Non-GAAP Financial MeasuresEBITDA represents earnings before interest, taxes, depreciation and amortization. Roadrunner uses Adjusted EBITDA, which excludes impairment and other non-cash gains and losses, adjustments to contingent purchase obligations, stock and other long-term incentive compensation expenses, debt restructuring costs, and professional fees associated with legal matters, including the company's internal investigation, SEC compliance and debt restructuring costs, as a supplemental measure in evaluating its operating performance and when determining executive incentive compensation. Roadrunner believes Adjusted EBITDA is useful to investors in evaluating its performance compared to other companies in its industry because it assists in analyzing and benchmarking the performance and value of a business. The calculation of Adjusted EBITDA eliminates the effects of financing, income taxes, and the accounting effects of capital spending. These items may vary for different companies for reasons unrelated to the overall operating performance of a company's business.

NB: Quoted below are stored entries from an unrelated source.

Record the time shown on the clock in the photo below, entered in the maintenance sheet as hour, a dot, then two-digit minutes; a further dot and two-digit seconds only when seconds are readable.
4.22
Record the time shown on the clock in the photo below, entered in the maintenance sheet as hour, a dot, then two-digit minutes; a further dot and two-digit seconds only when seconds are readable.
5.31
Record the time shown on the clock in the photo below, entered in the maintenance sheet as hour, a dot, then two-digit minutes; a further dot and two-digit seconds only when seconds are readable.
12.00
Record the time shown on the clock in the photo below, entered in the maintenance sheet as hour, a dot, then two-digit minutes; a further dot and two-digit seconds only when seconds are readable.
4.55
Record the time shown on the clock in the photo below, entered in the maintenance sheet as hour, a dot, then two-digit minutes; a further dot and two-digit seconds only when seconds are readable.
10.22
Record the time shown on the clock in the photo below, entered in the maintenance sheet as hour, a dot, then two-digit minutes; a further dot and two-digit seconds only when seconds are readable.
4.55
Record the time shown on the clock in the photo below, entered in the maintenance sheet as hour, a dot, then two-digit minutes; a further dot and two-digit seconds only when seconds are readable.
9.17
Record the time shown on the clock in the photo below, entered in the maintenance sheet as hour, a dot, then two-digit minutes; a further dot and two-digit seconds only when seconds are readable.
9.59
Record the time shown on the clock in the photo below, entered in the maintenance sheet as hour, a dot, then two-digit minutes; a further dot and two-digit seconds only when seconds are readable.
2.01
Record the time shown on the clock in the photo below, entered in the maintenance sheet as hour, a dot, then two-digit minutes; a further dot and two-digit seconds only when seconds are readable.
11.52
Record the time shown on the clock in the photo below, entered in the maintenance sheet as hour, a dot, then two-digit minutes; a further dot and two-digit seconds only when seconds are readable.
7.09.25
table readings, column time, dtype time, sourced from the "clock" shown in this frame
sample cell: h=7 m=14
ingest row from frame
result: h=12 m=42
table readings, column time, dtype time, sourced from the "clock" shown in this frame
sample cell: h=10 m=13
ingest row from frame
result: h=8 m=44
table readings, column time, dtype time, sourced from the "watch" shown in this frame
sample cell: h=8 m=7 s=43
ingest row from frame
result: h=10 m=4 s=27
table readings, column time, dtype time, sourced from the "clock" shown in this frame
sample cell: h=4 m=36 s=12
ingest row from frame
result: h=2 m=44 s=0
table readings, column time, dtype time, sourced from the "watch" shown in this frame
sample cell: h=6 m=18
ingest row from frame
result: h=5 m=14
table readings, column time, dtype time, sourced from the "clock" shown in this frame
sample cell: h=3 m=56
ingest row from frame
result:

Adjusted EBITDA is not a financial measure presented in accordance with GAAP. Although Roadrunner's management uses Adjusted EBITDA as a financial measure to assess the performance of its business compared to that of others in Roadrunner's industry, Adjusted EBITDA has limitations as an analytical tool, and you should not consider it in isolation, or as a substitute for analysis of Roadrunner's results as reported under GAAP. Some of these limitations are:
- Adjusted EBITDA does not reflect Roadrunner's cash expenditures, future requirements for capital expenditures or contractual commitments;
- Adjusted EBITDA does not reflect changes in, or cash requirements for, Roadrunner's working capital needs;
- Adjusted EBITDA does not reflect the significant interest expense or the cash requirements necessary to service interest or principal payments on Roadrunner's debt or dividend payments on Roadrunner's preferred stock;
- Although depreciation and amortization are non-cash charges, the assets being depreciated and amortized will often have to be replaced in the future and Adjusted EBITDA does not reflect any cash requirements for such replacements; and
- Other companies in Roadrunner's industry may calculate Adjusted EBITDA differently than Roadrunner does, limiting its usefulness as a comparative measure.